Filling in the nodePools section of the cluster configuration file

In your user cluster configuration file, fill in the nodePools section.

For each node pool, you must specify the following fields:

  • nodePools.[i].name
  • nodePools[i].cpus
  • nodePools.[i].memoryMB
  • nodePools.[i].replicas

The following fields are optional:

  • nodePools[i].labels
  • nodePools[i].taints
  • nodePools[i].bootDiskSizeGB
  • nodePools[i].osImageType
  • nodePools[i].vsphere.datastore
  • nodePools[i].vsphere.tags

Creating node pools in a new cluster

In your user cluster configuration file, fill in the nodePools section, and then create the cluster:

gkectl create cluster --kubeconfig ADMIN_CLUSTER_KUBECONFIG --config USER_CLUSTER_CONFIG

Replace the following:

  • ADMIN_CLUSTER_KUBECONFIG: the kubeconfig file for the admin cluster

  • USER_CLUSTER_CONFIG: the user cluster configuration file

Updating the node pools in an existing cluster

In your user cluster configuration file, edit the nodePools section, and then update the cluster:

gkectl update cluster --kubeconfig ADMIN_CLUSTER_KUBECONFIG --config USER_CLUSTER_CONFIG

Verifying your changes

To verify that your node pools have been created or updated as intended, inspect the cluster nodes:

kubectl --kubeconfig [USER_CLUSTER_KUBECONFIG get nodes -o wide

If you need to revert your changes, edit the cluster configuration file and run gkectl update cluster.

Deleting a node pool

To delete a node pool from a user cluster:

  1. Remove its definition from the nodePools section of the user cluster configuration file.

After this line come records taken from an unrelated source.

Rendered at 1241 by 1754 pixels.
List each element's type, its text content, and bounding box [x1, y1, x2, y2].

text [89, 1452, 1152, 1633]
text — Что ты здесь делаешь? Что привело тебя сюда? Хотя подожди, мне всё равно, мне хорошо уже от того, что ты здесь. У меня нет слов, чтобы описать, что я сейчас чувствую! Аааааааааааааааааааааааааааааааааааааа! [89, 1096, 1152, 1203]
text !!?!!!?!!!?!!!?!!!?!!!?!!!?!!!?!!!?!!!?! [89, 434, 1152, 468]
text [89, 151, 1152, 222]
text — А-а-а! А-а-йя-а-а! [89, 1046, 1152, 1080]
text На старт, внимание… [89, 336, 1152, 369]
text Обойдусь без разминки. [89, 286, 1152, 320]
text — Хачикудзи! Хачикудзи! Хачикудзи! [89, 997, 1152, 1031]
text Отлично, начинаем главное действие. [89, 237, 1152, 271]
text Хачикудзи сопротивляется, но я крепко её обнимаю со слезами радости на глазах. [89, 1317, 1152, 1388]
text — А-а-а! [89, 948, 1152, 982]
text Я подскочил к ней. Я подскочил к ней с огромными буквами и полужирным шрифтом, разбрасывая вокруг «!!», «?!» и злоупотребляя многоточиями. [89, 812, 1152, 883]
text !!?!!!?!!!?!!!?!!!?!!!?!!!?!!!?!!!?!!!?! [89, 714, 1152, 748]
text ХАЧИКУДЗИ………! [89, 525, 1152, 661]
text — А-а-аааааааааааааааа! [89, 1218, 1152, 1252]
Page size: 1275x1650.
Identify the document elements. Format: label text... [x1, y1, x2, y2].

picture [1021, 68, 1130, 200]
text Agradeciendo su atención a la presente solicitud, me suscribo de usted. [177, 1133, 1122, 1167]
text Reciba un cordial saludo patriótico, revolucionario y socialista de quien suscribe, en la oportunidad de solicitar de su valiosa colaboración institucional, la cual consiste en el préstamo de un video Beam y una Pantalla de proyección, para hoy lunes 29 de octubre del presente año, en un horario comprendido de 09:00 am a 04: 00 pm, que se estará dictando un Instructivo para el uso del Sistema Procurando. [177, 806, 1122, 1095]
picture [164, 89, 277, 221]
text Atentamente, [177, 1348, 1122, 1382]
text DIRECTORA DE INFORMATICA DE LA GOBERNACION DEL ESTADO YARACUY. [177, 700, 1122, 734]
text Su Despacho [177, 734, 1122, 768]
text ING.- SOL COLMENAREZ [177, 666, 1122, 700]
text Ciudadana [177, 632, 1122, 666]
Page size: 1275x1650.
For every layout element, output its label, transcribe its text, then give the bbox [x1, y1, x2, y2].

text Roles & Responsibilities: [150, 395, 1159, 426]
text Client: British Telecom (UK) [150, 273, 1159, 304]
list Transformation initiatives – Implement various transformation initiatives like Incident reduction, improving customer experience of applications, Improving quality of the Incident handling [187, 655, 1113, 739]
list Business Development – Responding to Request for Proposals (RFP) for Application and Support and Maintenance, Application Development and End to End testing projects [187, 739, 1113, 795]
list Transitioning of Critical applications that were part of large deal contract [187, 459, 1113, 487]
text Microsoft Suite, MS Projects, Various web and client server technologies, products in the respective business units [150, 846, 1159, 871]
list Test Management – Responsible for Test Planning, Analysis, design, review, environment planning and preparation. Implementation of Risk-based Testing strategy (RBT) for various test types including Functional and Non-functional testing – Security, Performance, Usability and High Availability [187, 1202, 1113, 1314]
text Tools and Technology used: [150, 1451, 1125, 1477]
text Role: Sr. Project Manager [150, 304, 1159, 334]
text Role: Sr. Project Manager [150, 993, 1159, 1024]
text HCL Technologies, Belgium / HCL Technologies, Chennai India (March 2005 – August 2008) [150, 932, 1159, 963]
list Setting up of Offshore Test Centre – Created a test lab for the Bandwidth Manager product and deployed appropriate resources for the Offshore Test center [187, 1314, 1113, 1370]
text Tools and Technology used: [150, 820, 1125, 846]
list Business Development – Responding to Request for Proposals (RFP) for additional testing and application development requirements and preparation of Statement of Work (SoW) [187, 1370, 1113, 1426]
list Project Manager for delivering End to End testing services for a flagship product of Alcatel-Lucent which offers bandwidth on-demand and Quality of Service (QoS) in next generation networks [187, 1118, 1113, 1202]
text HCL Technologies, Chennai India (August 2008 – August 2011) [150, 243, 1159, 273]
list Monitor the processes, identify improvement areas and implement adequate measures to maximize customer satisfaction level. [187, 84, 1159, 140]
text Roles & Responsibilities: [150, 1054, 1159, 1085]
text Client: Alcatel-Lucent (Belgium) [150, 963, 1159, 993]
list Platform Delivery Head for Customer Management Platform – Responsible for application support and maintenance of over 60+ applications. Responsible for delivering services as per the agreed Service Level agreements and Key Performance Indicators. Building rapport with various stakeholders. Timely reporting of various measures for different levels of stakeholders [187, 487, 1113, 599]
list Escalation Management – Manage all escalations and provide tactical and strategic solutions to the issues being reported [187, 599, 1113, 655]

  2. Ensure that there are no workloads running on the affected nodes.

  3. Update the cluster:

    gkectl update cluster --kubeconfig ADMIN_CLUSTER_KUBECONFIG --config USER_CLUSTER_CONFIG
    

Examples

In the following example configuration, there are four node pools, each with different attributes:

  • pool-1: only the minimum required attributes are specified
  • pool-2: includes vsphere.datastore and vsphere.tags
  • pool-3: includes taints and labels
  • pool-4: includes osImageTypeand bootDiskSizeGB
nodePools:
- name: pool-1
  cpus: 4
  memoryMB: 8192
  replicas: 5
- name: pool-2
  cpus: 8
  memoryMB: 16384
  replicas: 3
  vsphere:
    datastore: my_datastore
    tags:
    - category: "purpose"
      name: "testing"
- name: pool-3
  cpus: 4
  memoryMB: 8192
  replicas: 5
  taints:
    - key: "example-key"
      effect: NoSchedule
  labels:
    environment: production
    app: nginx
- name: pool-4
  cpus: 4
  memoryMB: 8192
  replicas: 5
  osImageType: cos
  bootDiskSizeGB: 40

Troubleshooting

  • In general, the gkectl update cluster command provides specifics when it fails. If the command succeeded and you don't see the nodes, you can troubleshoot with the Diagnosing cluster issues guide.

  • It is possible that there are insufficient cluster resources like a lack of available IP addresses during node pool creation or update. See the Resizing a user cluster topic for details about verifying that IP addresses are available.

  • You can also review the general Troubleshooting guide.

  • Won't proceed past Creating node MachineDeployment(s) in user cluster….

    It can take a while to create or update the node pools in your user cluster. However, if the wait time is extremely long and you suspect that something might have failed, you can run the following commands:

    1. Run kubectl get nodes to obtain the state of your nodes.
    2. For any nodes that are not ready, run kubectl describe node NODE_NAME to obtain details.